The organization ran newspaper ads in Utah signed by business leaders and political figures, and it organized a letter from 21 Tennessee university presidents to the state’s senators, Bob Corker and Lamar Alexander, both Republicans. Both lawmakers voted for the immigration bill.

Frank Sharry, another veteran of past immigration debates, said he believed that a bipartisan majority probably already existed in the House for legislation like the Senate measure, but that it would include most Democrats and only a minority of Republicans. Mr. Sharry, the executive director of America’s Voice, an advocacy group, argued that the burden would be on Republicans, and particularly on Mr. Boehner, to provide explanations to voters if the House advances no legislation this year to fix an immigration system that is widely regarded as dysfunctional.

Supporters have been newly galvanized by their victory in the Senate, and so have opponents. In the Senate, the most passionate opposition was waged by a single tireless Republican lawmaker, Jeff Sessions of Alabama. In the House, many conservative Republicans reject the Senate bill as dangerously weak on border and interior enforcement, and as giving too much too soon to illegal immigrants.

House opponents of the Senate approach are led by experienced lawmakers like Lamar Smith of Texas and Steve King of Iowa, both Republicans. The chairman of the House Judiciary Committee, Robert W. Goodlatte of Virginia, has been ecumenical in airing a range of views in immigration hearings he has held, but he has left no doubt that he will support only a plan far tougher than the Senate measure, perhaps with no path to citizenship.

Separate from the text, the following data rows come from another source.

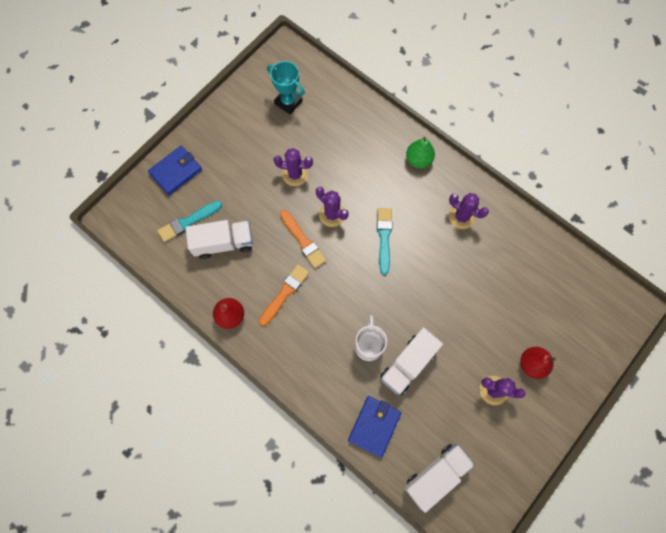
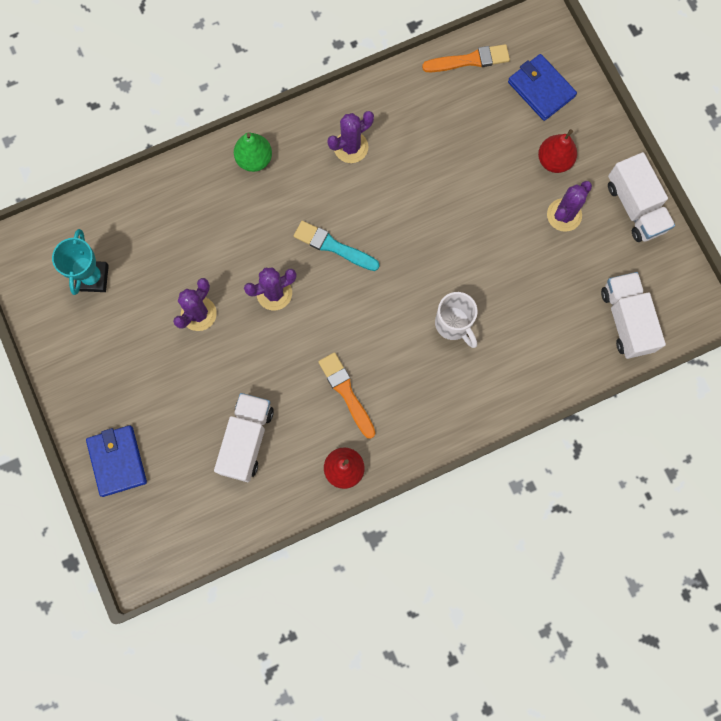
camera: 65 degrees left, 5 degrees up
turquoise brush [157,201,222,242] -> none
turquoise trophy [267,61,305,114] -> turquoise trophy turned 60 degrees counterclockwise [52,229,109,295]
orange brush [280,210,326,268] -> orange brush moved to [422,44,510,72]
blue wallet [348,396,401,458] -> blue wallet moved to [508,54,577,121]
white mug [355,315,387,361] -> white mug turned 150 degrees counterclockwise [435,292,478,348]
white truck [380,328,443,395] -> white truck moved to [608,152,675,242]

The wider opposition in the House also gives more points of contact to the main organizations fighting against any legislation that they see as amnesty for lawbreakers, including NumbersUSA and the Federation for American Immigration Reform.

Mr. Obama, who was traveling in Senegal,  called several of the senators from the bipartisan group that wrote the immigration legislation to congratulate them on its passage, and he called Mr. Boehner and Nancy Pelosi, the Democratic House leader, urging them to follow suit.

Supporters say they are on the offensive now.

“The House has not felt our love yet,” said Eliseo Medina, the international secretary-treasurer of the Service Employees International Union, a leading labor group in the campaign for the overhaul. On Friday, more than 100 top organizers from unions, immigration groups and other organizations converged on Washington for a two-day session to strategize for the House debate.

Mr. Rodríguez, of the evangelical coalition, said Republicans who voted to block the overhaul could face future costs.

“We were at the edge of the Jordan River, but after the Senate, we officially got our feet wet,” he said. “If 11 million immigrants are left in the middle of the water and do not reach the promised land, neither will the Republican Party reach the promised land of the White House.”